Dr. Jayme Holmes – Profiles in Diversity

Dr. Jayme Holmes is 2020 graduate of UGA CVM. She is a former GVMA student representative, currently serves on the GVMA Membership committee and works as an associate veterinarian with Dearborn Animal Hospital.

“Every day I get to wake up and go to the greatest job in the world. I loved growing up in a house full of animals and found I connected with them deeper than most people did. I also have a passion for taking care of those around me: family, friends, classmates, and of course, animals. These two interests combine beautifully in practicing the art of veterinary medicine. I want every client to feel like they are empowered to take the best care of their animal so they can live long, healthy lives together.” – Jayme Holmes, DVM

When you were growing up did you encounter any LGBTQ veterinarians?
No, I only encountered a few small animal practitioners growing up, none of which were openly LGBTQ, to my knowledge.

What are some of the ways in which you feel that it’s more difficult to be an LGBTQ veterinary medicine?
I’m worried someone would make a false claim to the license board over my LGBTQ status. There are more general things, like if a company refused to work with my business, or a client harassed my staff about it – but those could happen anywhere.

Does being LGBTQ impact where you decided to practice?
Yes, very much. I used some online resources to looks where local ordinances would protect me in the workplace and my family legally.

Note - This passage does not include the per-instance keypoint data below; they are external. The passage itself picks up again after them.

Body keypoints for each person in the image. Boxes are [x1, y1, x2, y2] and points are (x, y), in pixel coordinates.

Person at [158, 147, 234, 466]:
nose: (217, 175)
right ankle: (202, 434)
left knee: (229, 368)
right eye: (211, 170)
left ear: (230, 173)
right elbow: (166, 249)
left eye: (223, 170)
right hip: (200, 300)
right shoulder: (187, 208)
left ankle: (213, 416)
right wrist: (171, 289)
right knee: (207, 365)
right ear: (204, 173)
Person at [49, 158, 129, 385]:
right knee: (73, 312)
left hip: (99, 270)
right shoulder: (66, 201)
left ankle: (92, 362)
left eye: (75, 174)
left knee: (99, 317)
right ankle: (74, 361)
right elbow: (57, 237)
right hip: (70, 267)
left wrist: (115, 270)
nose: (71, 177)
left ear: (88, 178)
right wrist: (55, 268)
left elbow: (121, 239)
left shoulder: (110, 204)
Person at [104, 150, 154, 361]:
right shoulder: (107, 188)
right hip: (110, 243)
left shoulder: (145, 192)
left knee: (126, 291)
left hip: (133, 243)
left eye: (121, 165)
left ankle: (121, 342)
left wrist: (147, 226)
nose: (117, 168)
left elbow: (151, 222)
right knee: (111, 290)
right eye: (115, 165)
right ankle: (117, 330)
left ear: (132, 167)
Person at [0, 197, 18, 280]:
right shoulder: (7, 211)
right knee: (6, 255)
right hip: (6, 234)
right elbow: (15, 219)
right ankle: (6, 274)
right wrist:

Practicing outside those areas is something I would not consider, for peace of mind.

Have you received any hurtful words about identifying as LGBTQ and if so what were they?
Not really – I think most people I interact with are LGBTQ friendly, or at least smart enough to stay quiet about it if they’re not.

Have you had any negative experiences with clients where you were discriminated against because of your sexuality?
No – the area I chose to practice in serves a large LGBTQ community and clients are some of my most important allies.

Is what ways does the professional need to evolve for this issue?
Advocating for legal protection in all areas could open up the ability to practice in rural counties (ex: the Equality Act). It’s still legal to be fired for being LGBTQ in Georgia (and MANY other states) unless a local ordinance has been passed saying otherwise.

Do you feel like you can show your true identity at work? If so, what does that look like for you?
I do. My practice community is diverse and accepting. My family is welcomed at all events and something talked about frequently. I speak freely to clients about my wife and son, knowing if there ended up being a problem, my practice owner would have my back.

Have you found any legal hurdles for your family, particularly when it comes to benefits?
Because we were able to be married legally, the benefits allowed for heterosexual couples have been extended with no issue to us. The only legal issues we’ve had
to try to navigate is ensuring guardianship of our son goes to my wife, should I pass away. Because I birthed him, even though she is listed on the birth certificate, a judge could rule he is placed with someone else upon my death if they saw fit. A step-parent adoption is something we had to look into to ensure this horrible situation did not occur.

What additional challenges did you encounter in the profession when you became a mother?
The hardest part of veterinary medicine while being a mother is the devotion of time. I was midway through clinics when my son was born, which the school worked with me completely. However, coming back to clinical life meant days where I never saw my baby at all – I’d be gone from 6:30am to 7:30pm and he was in bed already. That was unbelievably hard. Once I graduated and working hours were more manageable, our amount of time increased dramatically.

In what ways does the profession need to evolve in regards to motherhood?
Striking a better balance between work and outside life is crucial to having a family. Not staying late after hours, having flexibility when a child is sick, and not having on call is a lifesaver for me. Paid maternity leave is also a huge barrier to taking off the time you desperately need, all while balancing the large student loan debt load.

This article was taken from the 2021 fall edition of “The GA Vet” magazine.